Over the years, the government of Singapore has regularly used politically motivated defamation suits to bankrupt and silence critics and political opponents. More recently, Prime Minister Lee sued the activist noted above, Roy Ngerng Yi Ling, for defamation, seeking hundreds of thousands of dollars for damages allegedly caused by a single blog post criticizing the management of the government’s Central Provident Fund. In December 2015, the court ordered Ngerng to pay 150,000 Singapore dollars (US$111,166) in damages and S$29,000 (US$21,492) in legal costs.
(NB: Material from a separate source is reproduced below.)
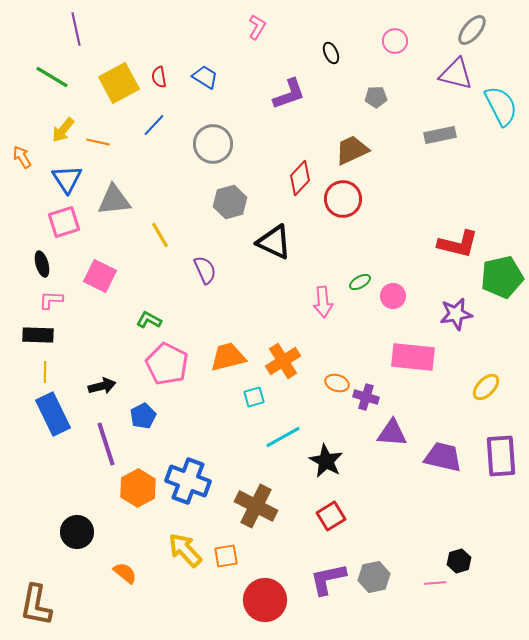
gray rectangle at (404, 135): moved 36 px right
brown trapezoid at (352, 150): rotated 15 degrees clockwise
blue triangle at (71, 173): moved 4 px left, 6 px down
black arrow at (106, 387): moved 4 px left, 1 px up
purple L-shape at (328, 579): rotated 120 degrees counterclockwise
Public demonstrations and other assemblies remain severely limited, with a permit required for any assembly outside of Hong Lim Park, where the so-called “Speaker’s Corner” is situated. Even events held within Hong Lim Park can result in prosecution or harassment by the authorities. Activist Jolovan Wham was given a “stern warning” by the police after two Hong Kong citizens attended a protest he organized in solidarity with the Occupy Hong Kong movement, even though he made clear, in promotional materials and at the event itself, that participation by non-citizens was not permitted under Singapore’s laws. Other activists have been charged for holding an “unauthorized demonstration” on the grounds that they checked the box, in the online registration form for use of Hong Lim Park, for “speeches” rather than the one for a “demonstration.” Even efforts to hold a candlelight vigil in response to last month’s Orlando shootings were hampered by restrictions that make it impossible to plan and hold an event on the same day, and include restrictions on speakers at assemblies in Hong Lim Park.
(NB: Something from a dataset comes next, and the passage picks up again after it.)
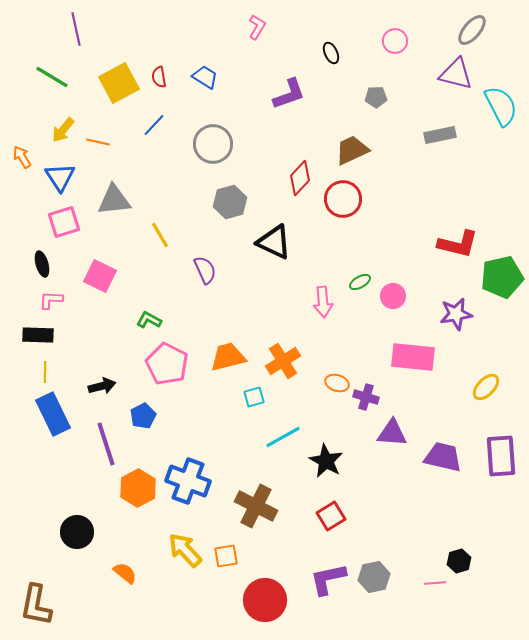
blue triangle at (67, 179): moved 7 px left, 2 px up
Consensual sexual relations between men remain a criminal offense under article 377A of the Penal Code in Singapore. While the government claims it does not enforce that statute, the reality is the law remains on the books ready to be used, and the government routinely censors positive portrayals of LGBT individuals, and even mention of LGBT issues. The law itself is demeaning to individuals who experience same-sex attraction. Even your own comments, Mr. President, are not exempt. For example, Singapore deleted the statement you made during an appearance on The Ellen Show in February 2016, praising Ellen DeGeneres for her LGBT activism, when the episode was broadcast in Singapore.
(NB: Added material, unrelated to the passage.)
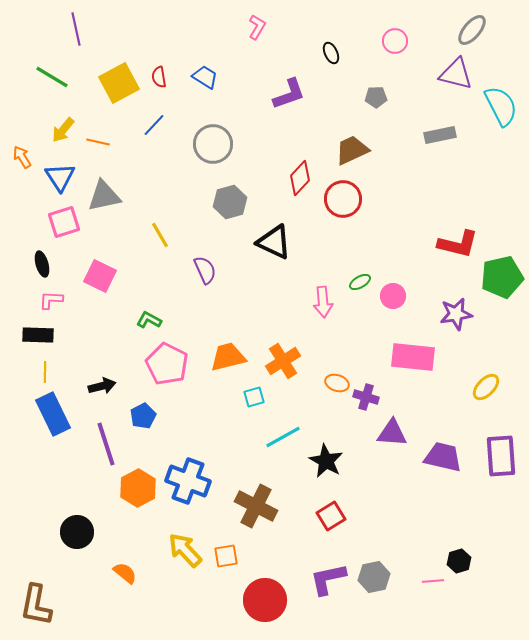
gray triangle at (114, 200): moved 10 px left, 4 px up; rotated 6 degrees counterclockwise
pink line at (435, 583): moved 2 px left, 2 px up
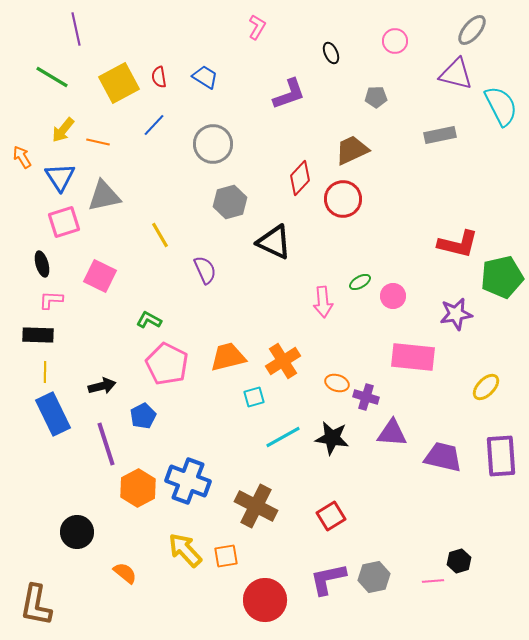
black star at (326, 461): moved 6 px right, 23 px up; rotated 20 degrees counterclockwise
We urge you to ensure that discussions during this visit go beyond economic and strategic cooperation with the United States, and firmly address Singapore’s seriously problematic human rights record. We hope you will make it clear to Prime Minister Lee that the United States expects its partners to create an environment in which basic civil and political rights are protected, activists and nongovernmental monitoring organizations can thrive, and where the law is used to protect – rather than repress – the country’s people.
Specifically, we urge you to press Prime Minister Lee to act to:
Eliminate the offense of “scandalizing the judiciary,” as many other commonwealth countries have done;
End film censorship, in both law and practice;
Revise the Public Order Act and the Public Entertainment and Meetings Act to bring them into line with international standards for the protection of freedom of assembly;
Drop the investigations of Roy Ngerng and Teo Soh Lung for allegedly violating restrictions on political campaigning during the “cooling-off” period;
Repeal section 377A of the Penal Code to decriminalize consensual sexual activity between men;
Revise the Free to Air Radio Code and other media regulations to eliminate the prohibitions on positive depictions of LGBT lives; and
Instruct the Registrar of Societies to permit the registration of LGBT organizations under the Societies Act.
Thank you for your consideration and we look forward to discussing these matters further with your staff.